◆ Task directions:
Transcribe everything from "Re: Class loading" down to "in some executor?" in the Spark class-loading reply, keeping every word and line as it stands.

◆ Selection:
##########
Re: Class loading issue, spark.files.userClassPathFirst doesn't seem to be working

2015-02-18 Thread Marcelo Vanzin
Hello,

On Tue, Feb 17, 2015 at 8:53 PM, dgoldenberg dgoldenberg...@gmail.com wrote:
 I've tried setting spark.files.userClassPathFirst to true in SparkConf in my
 program, also setting it to true in  $SPARK-HOME/conf/spark-defaults.conf as

Is the code in question running on the driver or in some executor?
spark.files.userClassPathFirst only applies to executors. To override
classes in the driver's classpath, you need to modify
spark.driver.extraClassPath (or --driver-class-path in spark-submit's
command line).

In 1.3 there's an option similar to spark.files.userClassPathFirst
that works for the driver too.
##########
◆ Given information:
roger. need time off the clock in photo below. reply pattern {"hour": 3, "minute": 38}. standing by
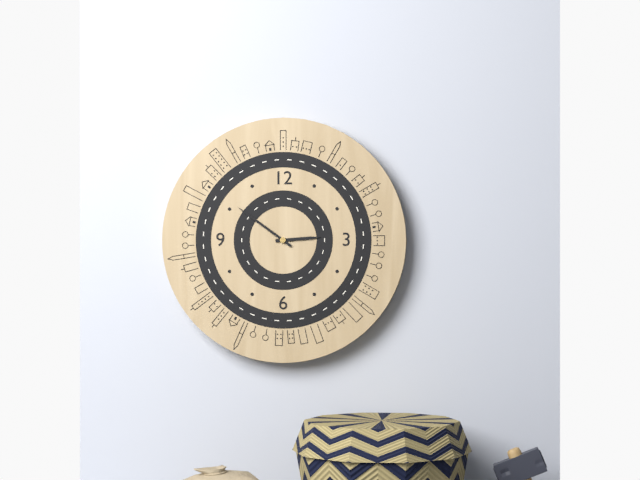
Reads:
{"hour": 2, "minute": 51}
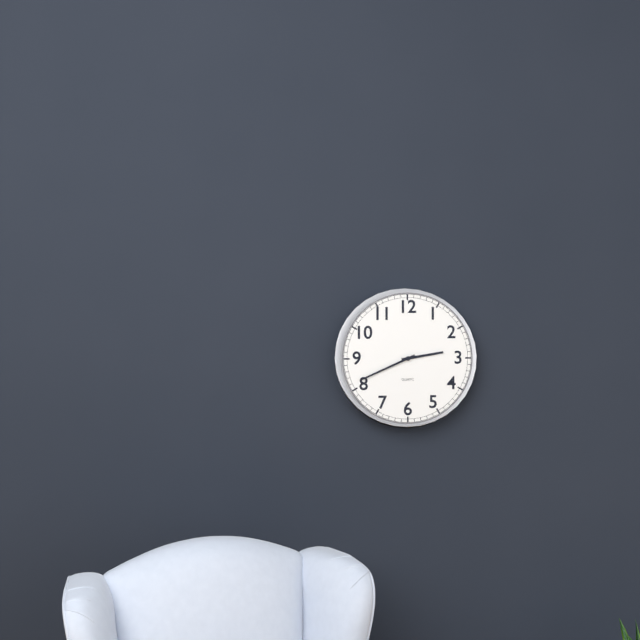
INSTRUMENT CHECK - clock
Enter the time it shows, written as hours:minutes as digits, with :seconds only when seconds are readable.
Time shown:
2:41
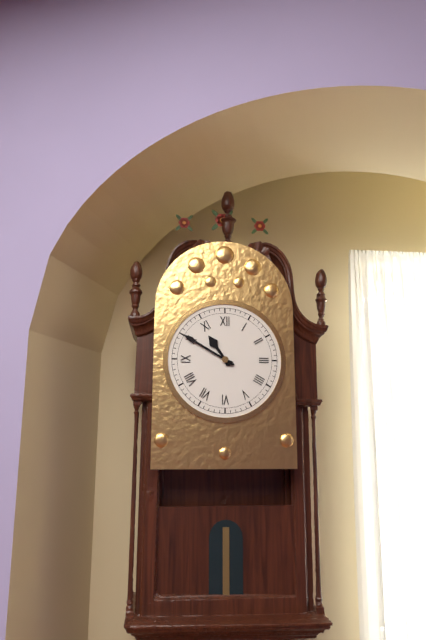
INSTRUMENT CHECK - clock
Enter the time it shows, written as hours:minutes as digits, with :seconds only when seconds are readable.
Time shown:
10:50
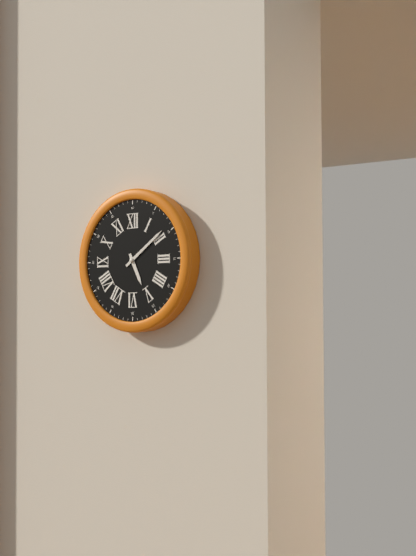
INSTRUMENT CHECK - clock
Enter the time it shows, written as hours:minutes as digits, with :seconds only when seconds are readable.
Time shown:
5:09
##########
◆ Solution to this task:
Re: Class loading issue, spark.files.userClassPathFirst doesn't seem to be working

2015-02-18 Thread Marcelo Vanzin
Hello,

On Tue, Feb 17, 2015 at 8:53 PM, dgoldenberg dgoldenberg...@gmail.com wrote:
 I've tried setting spark.files.userClassPathFirst to true in SparkConf in my
 program, also setting it to true in  $SPARK-HOME/conf/spark-defaults.conf as

Is the code in question running on the driver or in some executor?